Freedom From The Mundane - A Writer's Blog

Sunday, September 17, 2006

Poet of the Week

I slept like a log last night. When I got to bed I read a long chapter of Lifeless. It was weird sliding from my own fictional world into someone else's so quickly. I had to refresh my mind of the characters I've been reading about and the plot of the story. It took a few minutes to let go from the world I had spent creating all day, but as the transference happened, my brain began to relax.

There was an amazing fog came down last night, also. I forgot to mention it. It had been cloudy all day yesterday; cloudy and muggy, and as late afternoon moved into early evening, the mist began to fall. By the time darkness had fallen, so too had a thick layer of fog over the entire city. From my window in my office, where I would normally have been able to the see the houses and street lights of Lochend beyond the walkway, there was thick clouds and small circles of orange.

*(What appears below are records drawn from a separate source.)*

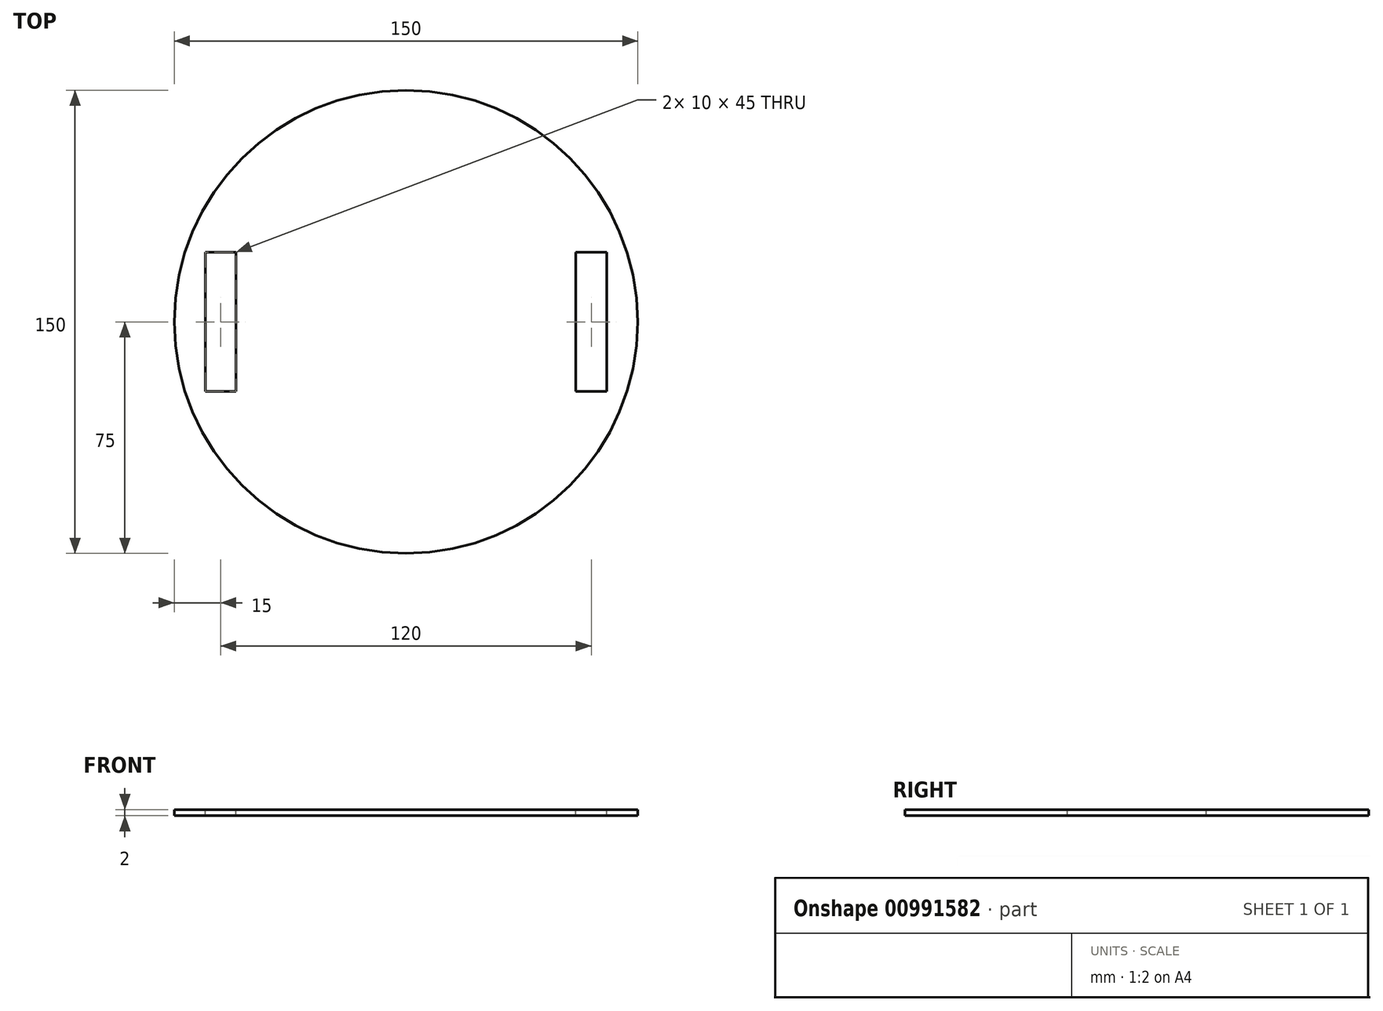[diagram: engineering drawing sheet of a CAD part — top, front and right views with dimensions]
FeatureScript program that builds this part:
annotation { "Feature Type Name" : "Feature", "Feature Type Description" : "" }
export const myFeature = defineFeature(function(context is Context, id is Id, definition is map)
    precondition{}
    {
        {
            var Q0;
            Q0=qCreatedBy(makeId("Top.planeOp"),FACE);
            var sketch = newSketch(context, id + "F0", { "sketchPlane" : qUnion([Q0])});
            skCircle(sketch, "E0", {"center": v(0, 0) * mm, "radius": 75 * mm});
            skSolve(sketch);
        }
        {
            var Q0;
            Q0=makeQuery(id+"F0.imprint","IMPRINT",FACE,{"disambiguationData":[TD([[makeQuery(id+"F0.imprint","IMPRINT",EDGE,{"derivedFrom":sQuery(id+"F0.wireOp",EDGE,"E0")}),1.0]])]});
            extrude(context, id + "F1", {"entities" : qUnion([Q0]), "depth" : 2 * mm, "offsetDistance" : 25 * mm});
        }
        {
            var Q0;
            Q0=makeQuery(id+"F1.opExtrude","CAP_FACE",FACE,{"disambiguationData":[OSD([sQuery(id+"F0.wireOp",EDGE,"E0")])],"isStart":false});
            var sketch = newSketch(context, id + "F2", { "sketchPlane" : qUnion([Q0])});
            skLineSegment(sketch, "E1", {"start": v(-75, 0) * mm, "end": v(0, 0) * mm});
            skLineSegment(sketch, "E2", {"start": v(0, 0) * mm, "end": v(75, 0) * mm});
            skLineSegment(sketch, "E3", {"start": v(0, 75) * mm, "end": v(0, -75) * mm});
            skSolve(sketch);
        }
        {
            var Q0;
            {var subQ0=sQuery(id+"F2.wireOp",EDGE,"E1");Q0=makeQuery(id+"F2.imprint","IMPRINT",FACE,{"disambiguationData":[TD([[makeQuery(id+"F2.imprint","IMPRINT",EDGE,{"derivedFrom":subQ0}),1.0]])]});}
            var sketch = newSketch(context, id + "F3", { "sketchPlane" : qUnion([Q0])});
            skLineSegment(sketch, "E4.bottom", {"start": v(-55, 22.5) * mm, "end": v(-65, 22.5) * mm});
            skLineSegment(sketch, "E4.top", {"start": v(-55, -22.5) * mm, "end": v(-65, -22.5) * mm});
            skLineSegment(sketch, "E4.left", {"start": v(-55, 22.5) * mm, "end": v(-55, -22.5) * mm});
            skLineSegment(sketch, "E4.right", {"start": v(-65, 22.5) * mm, "end": v(-65, -22.5) * mm});
            skPoint(sketch, "E4.middle", {"position": v(-60, 0) * mm});
            skLineSegment(sketch, "E5.MirrorCS", {"start": v(55, 22.5) * mm, "end": v(55, -22.5) * mm});
            skLineSegment(sketch, "E6.MirrorCS", {"start": v(55, 22.5) * mm, "end": v(65, 22.5) * mm});
            skLineSegment(sketch, "E7.MirrorCS", {"start": v(65, 22.5) * mm, "end": v(65, -22.5) * mm});
            skLineSegment(sketch, "E8.MirrorCS", {"start": v(55, -22.5) * mm, "end": v(65, -22.5) * mm});
            skSolve(sketch);
        }
        {
            var Q0;
            {var subQ0=sQuery(id+"F3.wireOp",EDGE,"E4.top");Q0=makeQuery(id+"F3.imprint","IMPRINT",FACE,{"disambiguationData":[TD([[makeQuery(id+"F3.imprint","IMPRINT",EDGE,{"derivedFrom":subQ0}),-1.0]])]});}
            var Q1;
            {var subQ0=sQuery(id+"F3.wireOp",EDGE,"E4.bottom");Q1=makeQuery(id+"F3.imprint","IMPRINT",FACE,{"disambiguationData":[TD([[makeQuery(id+"F3.imprint","IMPRINT",EDGE,{"derivedFrom":subQ0}),1.0]])]});}
            var Q2;
            Q2=makeQuery(id+"F3.imprint","IMPRINT",FACE,{"disambiguationData":[TD([[makeQuery(id+"F3.imprint","IMPRINT",EDGE,{"derivedFrom":sQuery(id+"F3.wireOp",EDGE,"E5.MirrorCS")}),1.0]])]});
            extrude(context, id + "F4", {"entities" : qUnion([Q0, Q1, Q2]), "operationType" : NewBodyOperationType.REMOVE, "oppositeDirection" : true, "depth" : 25 * mm, "offsetDistance" : 25 * mm});
        }
    });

I awarded myself with a small lie-in today. Well, till 10am, anyway. I got up and got ready, cursing myself for forgetting to buy deodorant yesterday. Never mind, the raw smell of soap would have to do. I nipped round to the shops to get some rolls, a paper and wholemeal bread. When I got home I remembered I had forgotten then most important thing I meant to get - coffee!! I've got enough until tomorrow if I ration my cups today between tea.

Sat down to work at about 1pm. I've been having a discussion on a forum - one of those newsgroups with the alt address. Some guy was going on about all the different types of writing software available, ones that prompt your next word when you are typing and organises your thoughts, stuff like that.

I wrote an email asking if it would be able to help me in the actual craft of my writing. There was an element of sarcasm but it was merely to make a point. Boy did I stir it up. He wrote back (publicly), and to cut a long story short, the gist of it was this. He seems to look down on fiction writers because they don't need to do research, don't think about what they are doing, or - and get this - technical writers (like him) "put more effort in a single page than a fiction writer puts in a whole book." Needless to say I replied with a polite, but vehement argument.

Great news!! I am Poet of the Week for today until next Saturday night at the Poetry Super Highway. Go check it out!!! They published National Portrait, Festival TV, and Always the Clown.

I read my pal's latest story inspired by the exercises we're doing. This was a much longer one, but it was so well written I couldn't stop reading. I felt guilty at having read it so fast, so I made a coffee and read it again, only this time, much slower. My original instinct was correct though, the story pulls you in quick and takes you on a speedy journey with twists and turns. The crit I typed up afterwards said more or less the same thing.

I ran through Water of Leith a couple of times and sent it off to my pal for her opinion, also. The next exercise is to take one of the characters from the previous stories and write a new story in first person from their point of view. I'm drawn immediately to DI Lennox, but I need to find a story to apply it to. I'll keep an open mind to the other characters, but he feels most likely and the most enjoyable. I just need to keep him away from Thorne, Morse, Rebus, Taggart et al.

I began typing up a short story I wrote a couple of months ago. Wide Awake is something like 14 pages long in an A5 book, and it is very, very rough. Having been written on a train to Newcastle, it is a poorly constructed story. Main thing first though, is to get it typed up then I can begin moulding it.